I remember my 9800gtx 512mb was capable of playing 1440x900 on low in the BF3 beta and with a decent overclock,it aced low with fluid gameplay matched with a 2500k,just couldn't enable any aa of any kind.
Thought it was impressive for such a old card,BF3 is one of the more demanding titles to push such a card,so crossfire 4850 would be sweet if you keep the settings down.
Know a buddy rocking a pair of 9800gt 512mb cards and plays plenty of stuff,if i remember right the 4850 outperformed the 9800gt...
I think that the 4850 is around 10-15% faster than the 8/9800GT, IIRC.
So, that's good news. :thumbsup:
vram is affected by a few things mostly, texture sizes, AA, res, and AO can bump it up a bit too.
There are probably more, but those are the main things I've noticed with 1.28GB of vram on a 5900x1080 setup.
The extra processing power from adding a second card will help with things that don't affect vram if you're close to maxing it out already. Things like more explosions, better dynamic lighting, DoF, HDR...
If you're gpu limited adding another card will help, if you're vram limited or want to raise settings that would increase vram and are already close to max it's not going to do much for you.

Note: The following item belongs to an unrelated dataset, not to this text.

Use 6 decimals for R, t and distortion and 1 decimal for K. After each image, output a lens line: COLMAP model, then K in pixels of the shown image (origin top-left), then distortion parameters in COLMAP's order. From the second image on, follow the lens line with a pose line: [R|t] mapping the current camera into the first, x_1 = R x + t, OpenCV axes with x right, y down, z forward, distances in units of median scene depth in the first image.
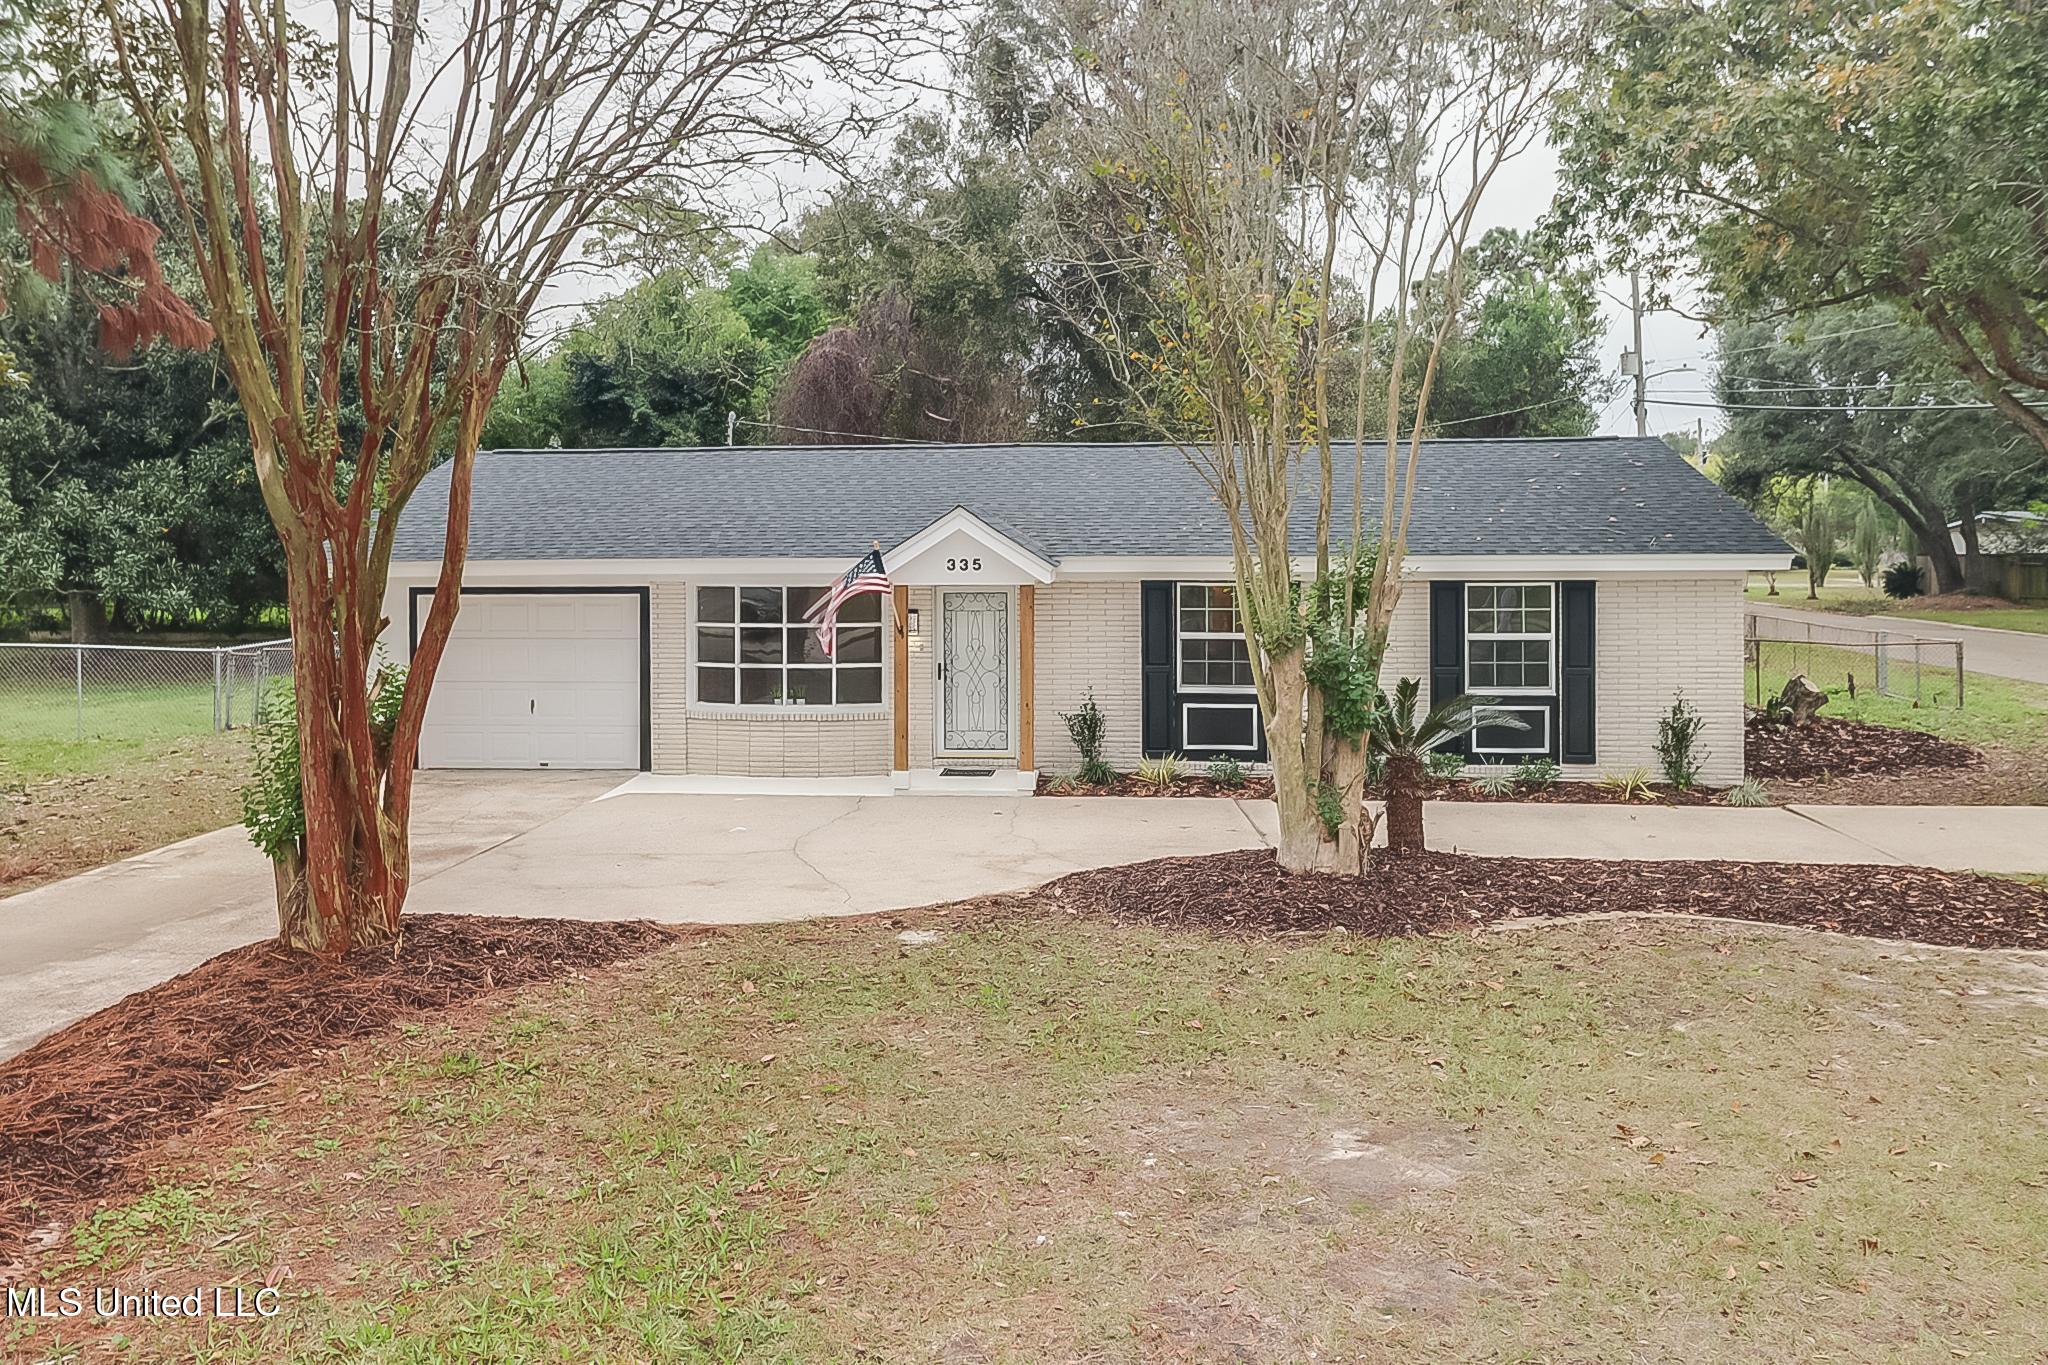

I run the MSI Afterburner utility with my 8800GTS and it shows the amount of Vram being used (as well as FPS, Temps, Clock Speeds, etc...).

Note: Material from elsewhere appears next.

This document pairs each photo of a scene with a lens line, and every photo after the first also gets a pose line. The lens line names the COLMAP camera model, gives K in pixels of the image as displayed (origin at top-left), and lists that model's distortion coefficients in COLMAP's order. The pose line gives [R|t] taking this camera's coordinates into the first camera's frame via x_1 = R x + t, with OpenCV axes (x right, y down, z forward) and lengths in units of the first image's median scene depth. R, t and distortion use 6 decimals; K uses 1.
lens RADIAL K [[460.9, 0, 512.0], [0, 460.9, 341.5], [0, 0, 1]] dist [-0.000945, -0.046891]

That might not work for a 4850. AMD's VRAM reporting system is different. Try Process Explorer if Afterburner doesn't show the VRAM monitoring option: http://technet.microsoft.com/en-us/sysinternals/bb896653.
In answer to your question, I think it really depends on what games you're interested in. If you're mostly playing older games and want to max them out, the $35 would be worth it. If you are talking about newer games like Skyrim/BF3, I doubt you'd get much of a benefit before hitting the VRAM wall.
IMO CF anything less than 7870 makes no sense.
GPU-Z works for me for recording VRAM usage.
I fired up Metro 2033 last night with the high preset, AAA and 16xAF, and it used up to 88MB of RAM. (448MB reserved)
It was only a small room in the game, though.
$35 go for it.
Should put you in 5830/ 460 768MB Performance range, so even 1080p gaming is possible.
Your PSU is fine.
Get a DX11 card if your playing DX11 games.
You know that almost all DX11 games run just fine on DX10.1 hardware right? In most cases the only thing you miss is tessellation.
More then just tesselation my friend....
And in any case as far as the DX 11 games running fine on DX 10 hardware.